If Scioscia is one of the last of the old breed of manager, one who intends to build his team in his own image, Maddon is the exemplar of the new breed: a strong public figure who works actively and in concert with the front office to promulgate a coherent institutional philosophy among the players and staff. With the acknowledgement that a team’s direction comes not from the dugout, but from the front office, the partnership between Maddon and Rays GM Andrew Friedman should be held up as the ideal.
But it’s rare to find a manager with the charisma and activity of Maddon who will still follow orders. That GMs are increasingly coming not from the ranks of former players doesn’t help things. Of the 30 current GMs, only three have major league experience: Dipoto, Billy Beane, and Ruben Amaro. While most of the rest are former minor league players or scouts, the new breed of GMs tend to be extremely pragmatic and creative, and are often younger than the managers who work for them.

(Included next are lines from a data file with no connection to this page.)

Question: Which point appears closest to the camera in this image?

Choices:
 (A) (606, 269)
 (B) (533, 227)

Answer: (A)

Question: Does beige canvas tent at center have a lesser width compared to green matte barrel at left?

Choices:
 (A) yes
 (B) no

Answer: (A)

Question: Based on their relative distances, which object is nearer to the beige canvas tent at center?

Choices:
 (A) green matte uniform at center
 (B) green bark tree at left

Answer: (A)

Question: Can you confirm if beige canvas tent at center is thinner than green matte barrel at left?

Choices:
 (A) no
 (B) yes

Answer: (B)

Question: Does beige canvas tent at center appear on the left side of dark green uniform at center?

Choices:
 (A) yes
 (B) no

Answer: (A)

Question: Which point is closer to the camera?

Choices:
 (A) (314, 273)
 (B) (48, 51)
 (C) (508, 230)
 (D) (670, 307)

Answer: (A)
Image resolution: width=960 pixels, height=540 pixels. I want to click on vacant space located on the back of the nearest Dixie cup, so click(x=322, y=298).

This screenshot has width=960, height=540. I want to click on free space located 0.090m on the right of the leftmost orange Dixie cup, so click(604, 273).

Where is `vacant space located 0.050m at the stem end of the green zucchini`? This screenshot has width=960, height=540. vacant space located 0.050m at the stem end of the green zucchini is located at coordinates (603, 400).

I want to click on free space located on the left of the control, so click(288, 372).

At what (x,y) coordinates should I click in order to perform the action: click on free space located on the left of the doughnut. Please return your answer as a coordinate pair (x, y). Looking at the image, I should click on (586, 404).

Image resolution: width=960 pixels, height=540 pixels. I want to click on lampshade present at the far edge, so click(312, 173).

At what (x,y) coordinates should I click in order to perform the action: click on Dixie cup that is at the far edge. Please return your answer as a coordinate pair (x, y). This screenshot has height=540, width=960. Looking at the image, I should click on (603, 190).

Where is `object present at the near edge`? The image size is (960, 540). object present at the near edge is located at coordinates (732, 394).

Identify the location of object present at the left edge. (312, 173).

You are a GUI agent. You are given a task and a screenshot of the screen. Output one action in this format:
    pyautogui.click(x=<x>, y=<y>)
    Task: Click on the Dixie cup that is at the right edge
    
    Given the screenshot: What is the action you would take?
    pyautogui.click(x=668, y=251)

Failing to find a Maddon or a Porter, GMs are compensating in one of two ways. One is by making the best of the manager they have. The Texas Rangers are run by Jon Daniels, one of the youngest and most aggressive GMs in the game. In 2006, Daniels hired Ron Washington, who is, in addition to being nearly twice Daniels’s age, one of the most popular men in baseball. Washington manages like it’s still 1985, which has both its advantages and disadvantages. One of the disadvantages is his bullpen management. In 2011, coming off a World Series appearance and in possession of one of the game’s best rosters, Daniels acquired two of the game’s best relievers, Mike Adams and Koji Uehara, to bolster what was already a solid bullpen. That’s how Chris Davis came to be in Baltimore, by the way. But Daniels found himself needing to compensate for Washington’s managerial style, building a bullpen so formidable that it was impossible to screw up.
The other way is to hire a manager without the gravitas of Washington. In the past two seasons, the Cardinals (Mike Matheny), Marlins (Mike Redmond), White Sox (Robin Ventura), and Rockies (Walt Weiss) all hired young, inexperienced first-time managers.
Matheny and Weiss had both worked as instructors following their retirements, but the four of them brought next to nothing to the table in terms of experience. Considering that the White Sox and Rockies both considered hiring active players — Paul Konerko and Jason Giambi, respectively — to manage their teams, this isn’t a coincidence.
Just think about who that quartet of young managers replaced. In Colorado, Jim Tracy was hardly a rabble-rouser, complying gamely with the Rockies’ four-man rotation experiment last season even as it resulted in losses that put his job in peril. But both Ventura and Redmond replaced Guillen, a man who (in terms of high-maintenance coaches) makes Jose Mourinho look downright compliant.
Matheny took over for the dean of the rock star managers, Tony La Russa, a guy who was intent on managing as much as possible. La Russa was immensely successful, and extremely innovative, in a Dr. Moreau kind of way. It’s possible, even likely, that Cardinals GM John Mozeliak wanted someone without the experience or cult of personality to make waves.
All this sounds kind of sinister, the idea of Harvard hotshot front-office types, with no respect for tradition, emboldened by staggering empirical data and the allure of Brad Pitt movies, neutering one of baseball’s proud traditions. But it isn’t that. It’s a realization that how a roster is compiled often matters more than how the manager uses it. The manager still gets to drive, but Scioscia is part of the last generation that expects to have a say in buying the car.